On ne peut que se féliciter de cette avancée que l'on cherchera en vain dans les sociétés autocratiques. Mais il faut être conscient des conséquences de ce progrès social : un accident grave, une situation échappant au contrôle, un risque inconsidéré, une décision malheureuse; chaque erreur va se payer, chaque décision sera à posteriori étudiée par les juges, chaque responsabilité devra être assumée.

Or, en matière d'accident nucléaire : la facture, morale et financière, sera lourde, très lourde.

Si Tchernobyl s'est traduit par des milliers de kilomètres carrés stériles et des cancers en quantité difficiles à chiffrer, la reconnaissance des responsabilités, les dédommagements se font attendre.

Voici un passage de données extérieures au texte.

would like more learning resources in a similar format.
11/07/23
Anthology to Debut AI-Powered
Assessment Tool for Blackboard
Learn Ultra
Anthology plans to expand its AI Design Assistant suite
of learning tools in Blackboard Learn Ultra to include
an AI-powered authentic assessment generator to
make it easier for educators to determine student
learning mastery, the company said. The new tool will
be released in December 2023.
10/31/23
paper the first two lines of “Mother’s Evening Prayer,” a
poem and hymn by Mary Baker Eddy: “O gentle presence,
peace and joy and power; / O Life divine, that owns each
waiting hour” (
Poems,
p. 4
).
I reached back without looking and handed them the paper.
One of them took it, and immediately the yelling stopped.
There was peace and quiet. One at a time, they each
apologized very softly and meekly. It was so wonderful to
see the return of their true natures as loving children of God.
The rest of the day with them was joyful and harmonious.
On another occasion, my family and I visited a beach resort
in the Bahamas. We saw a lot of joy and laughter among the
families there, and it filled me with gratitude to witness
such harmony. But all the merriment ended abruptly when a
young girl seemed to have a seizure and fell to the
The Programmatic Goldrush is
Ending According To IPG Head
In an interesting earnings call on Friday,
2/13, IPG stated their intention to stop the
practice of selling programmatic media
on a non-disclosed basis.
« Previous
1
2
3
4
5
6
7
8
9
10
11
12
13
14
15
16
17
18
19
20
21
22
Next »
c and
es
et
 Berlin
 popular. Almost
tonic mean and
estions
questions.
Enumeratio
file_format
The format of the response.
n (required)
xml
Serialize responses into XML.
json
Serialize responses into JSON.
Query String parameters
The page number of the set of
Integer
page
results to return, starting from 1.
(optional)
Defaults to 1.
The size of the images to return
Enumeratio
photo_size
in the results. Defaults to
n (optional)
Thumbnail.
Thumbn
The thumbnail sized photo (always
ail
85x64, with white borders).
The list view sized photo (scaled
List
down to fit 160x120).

Il en sera tout autrement à Fukushima.

Il faudra probablement, dans la décennie à venir, payer des indemnités aux propriétaires délogés de la région, offrir des contreparties aux pêcheurs lésés, rembourser les irradiés, examiner toutes les responsabilités dans les cancers des personnes exposées, payer de lourdes indemnités aux "liquidateurs"  et à leurs familles, sans parler de la dépollution du site au coût faramineux. 

La Nation japonais n'a pas fini de payer Fukushima.

 

3-Le coût invisible du nucléaire pour les sociétés démocratiques:

 

Le philosophe Jean-Jacques Delfour, écrit dans le Monde daté du 11 avril "Du fait que l'Etat a toujours placé la centrale nucléaire hors du droit commun, le principe libéral de la privatisation des bénéfices et de la publicisation des pertes revient à se condamner à l'inaction : en cas d'accident nucléaire, les citoyens se débrouillent. Ou bien ils se tournent vers un Etat qui, dans les "démocraties" n'a pas du tout les moyens civils ou militaires de sa politique industrielle". 

On est ici au coeur du problème : qui payera en cas d'accident grave? C'est la Nation toute entière. On m'objectera qu'elle a profité pleinement des "bienfaits" du Nucléaire pendant des décennies. Mais, dans une société endettée, nous n'avons pas financé ce risque, nos factures d'électricités n'en tiennent pas compte. Les choix politiques et technocratiques qui ont validé le nucléaire ont été pris sur le dos des futures victimes qui vont payer deux fois : subir l'accident nucléaire puis payer les dégâts.

On peut comparer avec la société américaine : après Three Mile Island, en 1979, les sociétés d'assurances ont refusé de prendre en charge le risque. L'Etat fédéral refusant de l'assumer à son tour, la construction de centrales nucléaires s'est arrêté d'elle même!

On atteint ici la limite de la démocratie à la France : la responsabilité des nuclérophiles s'arrête quand il s'agit de financer préventivement le risque nucléaire.

Conclusion : quand le nucléaire va bien, les apparences sont sauves et nous avons l'impression trompeuse que notre monde démocratique peut vivre avec lui. Mais quand la catastrophe survient, la vérité apparaît dans sa cruelle réalité: le monstre nucléaire devient incontrôlable à moins de lui opposer la machine totalitaire. La démocratie est trop fragile et subtile pour pouvoir mater le dragon radioactif. L'hydre soviétique a su vaincre Tchernobyl. Mais la princesse nippone pourra-t-elle stopper le dragon de Fukushima?